The ZK-383 is a Czech submachine gun.
The ZK-383 was designed by brothers Josef and František Koucký and is unarguably their most well known firearm. The weapon began production in 1938 and was exported to many smaller European countries since then, with most of the guns produced being supplied to the Waffen-SS of Nazi Germany. The weapon continued to be produced, albeit in small numbers, during the post-war period, with Bulgaria continuing to import the ZK-383 up until 1970, four years after production of the ZK-383 had ended. However, by that time, the ZK-383 was slowly becoming obsolete, and was being phased out in favor of smaller and lighter submachine guns that fulfilled the same purpose, such as the Škorpion and the Sa vz. 23.

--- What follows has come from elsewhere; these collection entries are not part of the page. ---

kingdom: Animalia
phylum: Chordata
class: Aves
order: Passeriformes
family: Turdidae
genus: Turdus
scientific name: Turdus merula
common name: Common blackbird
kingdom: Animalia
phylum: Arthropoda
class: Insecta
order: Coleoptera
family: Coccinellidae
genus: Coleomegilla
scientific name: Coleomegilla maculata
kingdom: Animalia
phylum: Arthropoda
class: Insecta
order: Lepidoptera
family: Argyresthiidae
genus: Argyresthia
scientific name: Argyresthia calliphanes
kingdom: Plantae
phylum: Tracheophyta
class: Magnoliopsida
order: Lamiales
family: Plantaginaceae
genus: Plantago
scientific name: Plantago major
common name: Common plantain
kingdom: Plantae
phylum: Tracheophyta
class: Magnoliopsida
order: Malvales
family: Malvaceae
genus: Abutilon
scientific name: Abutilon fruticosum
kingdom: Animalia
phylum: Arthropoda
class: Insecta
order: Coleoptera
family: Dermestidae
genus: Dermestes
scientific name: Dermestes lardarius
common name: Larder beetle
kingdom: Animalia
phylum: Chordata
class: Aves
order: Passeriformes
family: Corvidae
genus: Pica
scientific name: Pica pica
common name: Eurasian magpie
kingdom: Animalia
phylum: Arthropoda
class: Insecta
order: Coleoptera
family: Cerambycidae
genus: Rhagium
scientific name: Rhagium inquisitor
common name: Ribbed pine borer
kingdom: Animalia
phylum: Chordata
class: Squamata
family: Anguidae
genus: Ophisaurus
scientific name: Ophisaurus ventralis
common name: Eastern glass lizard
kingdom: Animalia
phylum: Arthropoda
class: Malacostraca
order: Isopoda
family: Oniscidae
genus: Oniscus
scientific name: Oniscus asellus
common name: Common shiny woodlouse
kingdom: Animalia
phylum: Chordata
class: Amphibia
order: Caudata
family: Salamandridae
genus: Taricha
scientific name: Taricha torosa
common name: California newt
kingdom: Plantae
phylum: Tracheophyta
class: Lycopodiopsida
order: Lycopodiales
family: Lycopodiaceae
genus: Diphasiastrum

The weapon uses blowback to fire its rounds. Interestingly enough, the ZK-383 was designed to be a squad automatic weapon instead of a submachine gun despite firing a pistol-sized cartridge. For a submachine gun, the ZK-383 was heavy, but robust. The weapon unusually features a bolt weight; something not many other submachine guns, or any gun of that matter, has. The weight could be removed to adjust the rate of fire of the weapon from 500 to 700 rounds per minute. What was even more unusual was that military versions of the ZK-383 featured detachable barrels, rifle-type sights and integrated bipods, making them more akin to light machine guns like the MG 42 instead of a submachine gun.
Police variant; lacks a folding bipod and detachable barrel.
Post-war production variant; lacks a folding bipod and detachable barrel and has a forward facing underslung magazine.